Magee's book is a model of contemporary musicology, sympathetically sober in its judgments and interdisciplinary in its methods. Yet in the end it tells us much more about Ives's milieu than his music. I'm a composer, not a musicologist, and I think it's worth trying to imagine a different way of understanding what's unique about Ives's music. After a Hartford violinist offered Ives a sharp criticism of his First Violin Sonata, the composer famously asked, "Why do I like to work in this way and get all set up over what just upsets other people...? No one else seems to hear it the same way. Are my ears on wrong?" Let's imagine that they were on "wrong," that Ives was differently eared in a particular way. When my father began to lose his hearing, he complained that hearing aides were no help; they amplified all sounds, not the ones he wanted to hear. Imagine Ives as having congenital hearing aids. When most people listen to conversation or music, they are able to focus on the relevant sounds and filter out other noises. Ives may have lacked this ability or, conversely, may have had a special ability to listen inclusively, to register all the sounds his ears picked up. I know musicians who are acutely aware of the tones produced by room fans and electrical fixtures, sounds that most people block out. The late Stuart Feder, author of a compelling psychoanalytic study of Ives, recognized this quality in Ives when he pointed out that he "entered the world with a predisposition toward music that affected the nature of his perception of reality." In his childhood, and perhaps particularly in charged circumstances like holiday celebrations, which provide the subject of many of his compositions, Ives may have experienced every sound he perceived, and every emotion attendant upon those sounds, as music. We can then hear much of Ives's music as Proustian attempts to recapture and re-create these intensely felt experiences from early life.

If we imagine this differently eared, alternatively wired Ives, a lot of what critics have found problematic about his music and career falls away. Like other great composers, he probably possessed an acute and unaccountable impulse to use sounds expressively.
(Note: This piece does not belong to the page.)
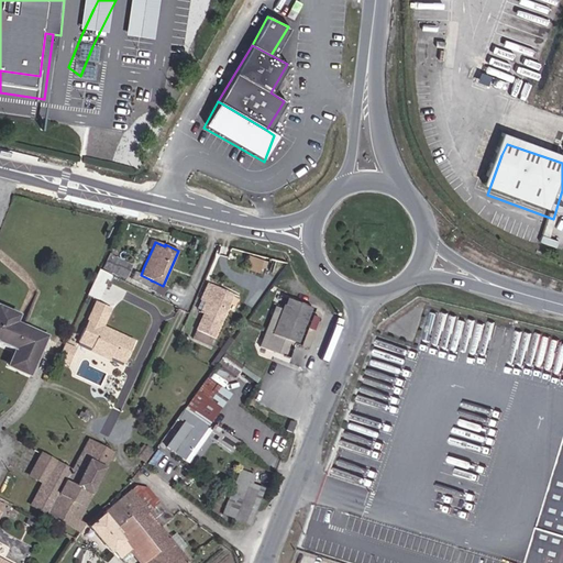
[(124,282),(132,267),(109,256),(101,271),(124,282)]
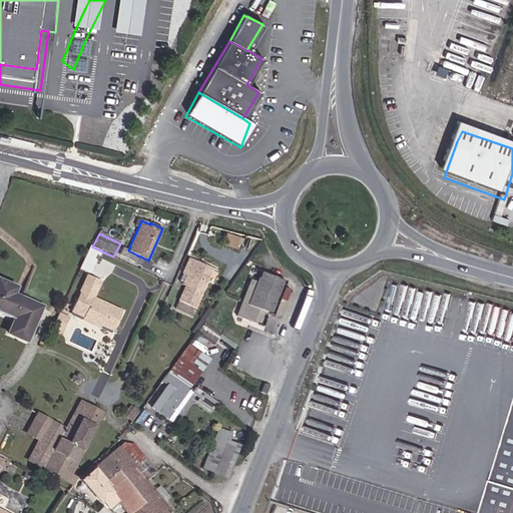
[(147,270),(151,262),(148,261),(137,255),(138,255),(128,250),(131,242),(126,239),(119,255),(136,264),(136,265),(147,270)]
As he matured he had to balance the need to acquire skills through musical education against the preservation of this impulse, a conflict he explained later in terms of the colliding advice of his father and Horatio Parker, his Yale music professor. As Magee makes clear, Ives remained faithful to both his father and Parker, particularly if we think of these two figures as emblems of two versions of musical culture, Jacksonian populism and Gilded Age sacralization. Most of Ives's music stems from the repertory of his father's marching bands and the popular hymns he played as a church organist during his boyhood. But Ives did not pursue the career of a march composer like John Philip Sousa, or a hymn composer like Dudley Buck. Instead, he envisioned a music that would exalt marches and hymns to the spiritual heights he encountered in the peak experiences of childhood and, though he did not easily admit it, in particular works of classical music.

When Ives was 20 he attended his first opera at the Met--Götterdämmerung. In few other works of classical music would he have encountered a visionary framework capable of bearing his extended experience of sound. I think the closing minutes of this opera--the immolation scene in which Valhalla is set aflame, the Rhine overflows its banks and human history seems to start all over again--set the expressive mark for Ives's later music. You can hear the descending bass line of the last phrase of Wagner's opera reiterated at the end of Ives's equally apocalyptic Fourth Symphony. When we imagine Ives's artistic project this way, we can forget about the Oedipal convolutions of the psycho-biographers and also, I hope, ignore the tired issues of American and European musical styles, of populism and elitism. And we can permanently retire the term "maverick" as a label for a composer who simply and successfully remained true to his own special ears.